The current idea is that this initial, focal inflammation is ultimately responsible for the later cascade of pathology that causes the neurodegeneration of the long-term disability.
As the myelin sheath degenerates, the action potentials slow and ultimately stop. Evidence suggests that new Na+ channels may then be placed in membrane previously covered by myelin, allowing the axons to function more or less as unmyelinated axons, with their much slower conduction. But also in the early phases, axons can regain function through partial remyelination.
As conduction in axons becomes marginal in multiple sclerosis, it may be readily upset by increases in body temperature during fever or exercise. The higher temperature speeds the opening and closing of the ion channels, shortening the action potential. This may be enough to block the conduction in the damaged axons. Cooling restores the conduction.
During an acute relapse, symptoms can be improved with corticosteriods (glucocorticoid), as is the case in many inflammatory and immunological disorders. But this does not alter the progression of the disorder.

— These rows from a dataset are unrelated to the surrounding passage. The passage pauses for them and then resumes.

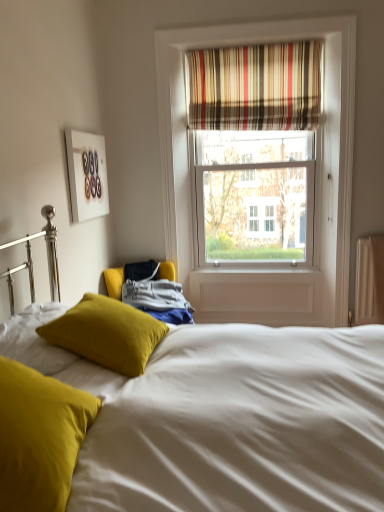
The height and width of the screenshot is (512, 384). What are the coordinates of `velvet mustard pillow at center, positioned as the 1th pillow in back-to-front order` in the screenshot? It's located at (107, 334).

Image resolution: width=384 pixels, height=512 pixels. Describe the element at coordinates (255, 87) in the screenshot. I see `striped fabric curtain at upper center` at that location.

What are the coordinates of `striped fabric curtain at upper center` in the screenshot? It's located at (255, 87).

At what (x,y) coordinates should I click in order to perform the action: click on white matte picture frame at upper left. Please return your answer as a coordinate pair (x, y). The width and height of the screenshot is (384, 512). Looking at the image, I should click on (87, 175).

Does point (192, 58) lie in front of point (250, 424)?

No.

Considering the sizes of objects striped fabric curtain at upper center and velvet yellow pillow at center in the image provided, who is wider, striped fabric curtain at upper center or velvet yellow pillow at center?

Wider between the two is velvet yellow pillow at center.

From a real-world perspective, relative to velvet yellow pillow at center, is striped fabric curtain at upper center vertically above or below?

striped fabric curtain at upper center is situated higher than velvet yellow pillow at center in the real world.

What's the angular difference between striped fabric curtain at upper center and velvet yellow pillow at center's facing directions?

The angular difference between striped fabric curtain at upper center and velvet yellow pillow at center is 89.6 degrees.

From a real-world perspective, is white matte picture frame at upper left physically below velvet mustard pillow at center, positioned as the 1th pillow in back-to-front order?

No, from a real-world perspective, white matte picture frame at upper left is not under velvet mustard pillow at center, positioned as the 1th pillow in back-to-front order.

In the scene shown: Considering the positions of objects white matte picture frame at upper left and velvet mustard pillow at center, positioned as the 1th pillow in back-to-front order, in the image provided, who is behind, white matte picture frame at upper left or velvet mustard pillow at center, positioned as the 1th pillow in back-to-front order,?

white matte picture frame at upper left.

Does point (83, 214) come behind point (100, 323)?

Yes, it is.

Between white matte picture frame at upper left and velvet mustard pillow at center, positioned as the 1th pillow in back-to-front order, which one has smaller size?

With smaller size is white matte picture frame at upper left.

Find the location of a particular element. curtain that is on the right side of velvet yellow pillow at center is located at coordinates (255, 87).

Which object is closer to the camera, velvet yellow pillow at center or striped fabric curtain at upper center?

velvet yellow pillow at center is in front.

Are velvet yellow pillow at center and striped fabric curtain at upper center beside each other?

velvet yellow pillow at center is not next to striped fabric curtain at upper center, and they're not touching.

From the image's perspective, who appears lower, matte yellow pillow at lower left, the first pillow when ordered from front to back, or striped fabric curtain at upper center?

matte yellow pillow at lower left, the first pillow when ordered from front to back, appears lower in the image.

Is matte yellow pillow at lower left, the 2th pillow in the back-to-front sequence, in front of or behind striped fabric curtain at upper center in the image?

Visually, matte yellow pillow at lower left, the 2th pillow in the back-to-front sequence, is located in front of striped fabric curtain at upper center.

This screenshot has width=384, height=512. There is a striped fabric curtain at upper center. Identify the location of the 2nd pillow below it (from the image's perspective). (x=39, y=437).

Is matte yellow pillow at lower left, the 2th pillow in the back-to-front sequence, at the left side of striped fabric curtain at upper center?

Correct, you'll find matte yellow pillow at lower left, the 2th pillow in the back-to-front sequence, to the left of striped fabric curtain at upper center.

Is point (321, 85) behind point (92, 194)?

Yes, point (321, 85) is behind point (92, 194).

Considering the relative sizes of striped fabric curtain at upper center and white matte picture frame at upper left in the image provided, is striped fabric curtain at upper center wider than white matte picture frame at upper left?

Correct, the width of striped fabric curtain at upper center exceeds that of white matte picture frame at upper left.

Who is more distant, striped fabric curtain at upper center or white matte picture frame at upper left?

striped fabric curtain at upper center is further from the camera.

Consider the image. Which is correct: striped fabric curtain at upper center is inside white matte picture frame at upper left, or outside of it?

striped fabric curtain at upper center cannot be found inside white matte picture frame at upper left.

This screenshot has width=384, height=512. What are the coordinates of `picture frame that appears above the matte yellow pillow at lower left, the 2th pillow in the back-to-front sequence (from the image's perspective)` in the screenshot? It's located at (87, 175).

Is matte yellow pillow at lower left, the 2th pillow in the back-to-front sequence, aimed at white matte picture frame at upper left?

No, matte yellow pillow at lower left, the 2th pillow in the back-to-front sequence, is not turned towards white matte picture frame at upper left.

Which of these two, matte yellow pillow at lower left, the 2th pillow in the back-to-front sequence, or white matte picture frame at upper left, is smaller?

With smaller size is white matte picture frame at upper left.

From the image's perspective, is matte yellow pillow at lower left, the 2th pillow in the back-to-front sequence, under white matte picture frame at upper left?

Indeed, from the image's perspective, matte yellow pillow at lower left, the 2th pillow in the back-to-front sequence, is shown beneath white matte picture frame at upper left.

Identify the location of the 1st pillow in front when counting from the striped fabric curtain at upper center. This screenshot has height=512, width=384. (107, 334).

Considering the sizes of objects velvet mustard pillow at center, positioned as the 1th pillow in back-to-front order, and striped fabric curtain at upper center in the image provided, who is bigger, velvet mustard pillow at center, positioned as the 1th pillow in back-to-front order, or striped fabric curtain at upper center?

With larger size is striped fabric curtain at upper center.

Is velvet mustard pillow at center, which is the 2th pillow from front to back, thinner than striped fabric curtain at upper center?

No, velvet mustard pillow at center, which is the 2th pillow from front to back, is not thinner than striped fabric curtain at upper center.

Locate an element on the screen. The image size is (384, 512). bed lying in front of the striped fabric curtain at upper center is located at coordinates (226, 418).

The height and width of the screenshot is (512, 384). Find the location of `picture frame that is above the velvet mustard pillow at center, which is the 2th pillow from front to back (from the image's perspective)`. picture frame that is above the velvet mustard pillow at center, which is the 2th pillow from front to back (from the image's perspective) is located at coordinates (87, 175).

Looking at the image, which one is located further to velvet mustard pillow at center, which is the 2th pillow from front to back, striped fabric curtain at upper center or matte yellow pillow at lower left, the 2th pillow in the back-to-front sequence?

striped fabric curtain at upper center is further to velvet mustard pillow at center, which is the 2th pillow from front to back.

Considering their positions, is white matte picture frame at upper left positioned closer to matte yellow pillow at lower left, the 2th pillow in the back-to-front sequence, than velvet mustard pillow at center, which is the 2th pillow from front to back?

Among the two, velvet mustard pillow at center, which is the 2th pillow from front to back, is located nearer to matte yellow pillow at lower left, the 2th pillow in the back-to-front sequence.

When comparing their distances from velvet mustard pillow at center, which is the 2th pillow from front to back, does striped fabric curtain at upper center or white matte picture frame at upper left seem further?

Based on the image, striped fabric curtain at upper center appears to be further to velvet mustard pillow at center, which is the 2th pillow from front to back.

Looking at the image, which one is located closer to velvet yellow pillow at center, matte yellow pillow at lower left, the 2th pillow in the back-to-front sequence, or striped fabric curtain at upper center?

Among the two, matte yellow pillow at lower left, the 2th pillow in the back-to-front sequence, is located nearer to velvet yellow pillow at center.

Looking at this image, from the image, which object appears to be farther from velvet yellow pillow at center, velvet mustard pillow at center, which is the 2th pillow from front to back, or striped fabric curtain at upper center?

Among the two, striped fabric curtain at upper center is located further to velvet yellow pillow at center.

When comparing their distances from white matte picture frame at upper left, does velvet yellow pillow at center or matte yellow pillow at lower left, the 2th pillow in the back-to-front sequence, seem closer?

velvet yellow pillow at center.

Based on their spatial positions, is velvet mustard pillow at center, which is the 2th pillow from front to back, or matte yellow pillow at lower left, the first pillow when ordered from front to back, closer to striped fabric curtain at upper center?

Among the two, velvet mustard pillow at center, which is the 2th pillow from front to back, is located nearer to striped fabric curtain at upper center.

From the picture: Considering their positions, is white matte picture frame at upper left positioned closer to striped fabric curtain at upper center than velvet yellow pillow at center?

white matte picture frame at upper left is positioned closer to the anchor striped fabric curtain at upper center.

The width and height of the screenshot is (384, 512). In order to click on picture frame between striped fabric curtain at upper center and velvet mustard pillow at center, which is the 2th pillow from front to back, vertically in this screenshot , I will do `click(87, 175)`.

This screenshot has width=384, height=512. In order to click on pillow between matte yellow pillow at lower left, the first pillow when ordered from front to back, and striped fabric curtain at upper center, along the z-axis in this screenshot , I will do `click(107, 334)`.

The image size is (384, 512). Find the location of `picture frame positioned between matte yellow pillow at lower left, the 2th pillow in the back-to-front sequence, and striped fabric curtain at upper center from near to far`. picture frame positioned between matte yellow pillow at lower left, the 2th pillow in the back-to-front sequence, and striped fabric curtain at upper center from near to far is located at coordinates (87, 175).

Where is `pillow between matte yellow pillow at lower left, the 2th pillow in the back-to-front sequence, and white matte picture frame at upper left from front to back`? pillow between matte yellow pillow at lower left, the 2th pillow in the back-to-front sequence, and white matte picture frame at upper left from front to back is located at coordinates (107, 334).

Several types of drugs are called disease modifying drugs because that slow the progress of the disorder. (The options are actually significantly more complicated that listed below.)
The cytokine interferon beta-1 is often used to modify the immune response. It has an anti-inflammatory effect, including improving the integrity of the blood brain barrier. It usually causes flu-like side-effects.
More recently, ocrelizumab, which is an antibody that binds to a molecule on B cells and causes a reduction in their number, was found to be even more effective than interferon beta-1.
Glatiramer is a set of synthetic polypeptides that alters T cell function, possibly by mimicking myelin proteins. It must be injected regularly.
Natalizumab, which is a monoclonal antibody, blocks adhesion molecules in the endothelium, thus preventing entry of inflammatory cells into the lesion. It is also more effective than interferon beta-1, but carries a small but significant risk of a serious immunological disorder.
In 2010, fingolimod was approved as a disease modifying drug for multiple sclerosis. It is the only oral disease modifying treatment. Fingolimod is a phospholipid that is a chemical modification of a molecule produced by a fungus originally derived from Chinese medicine. It acts by suppressing or modifying the immune response.
Later in the disorder in the progressive phase, an immunosuppressant, such as methotrexate or various others, is often used. Monthly pulses of glucocorticoid might also be used.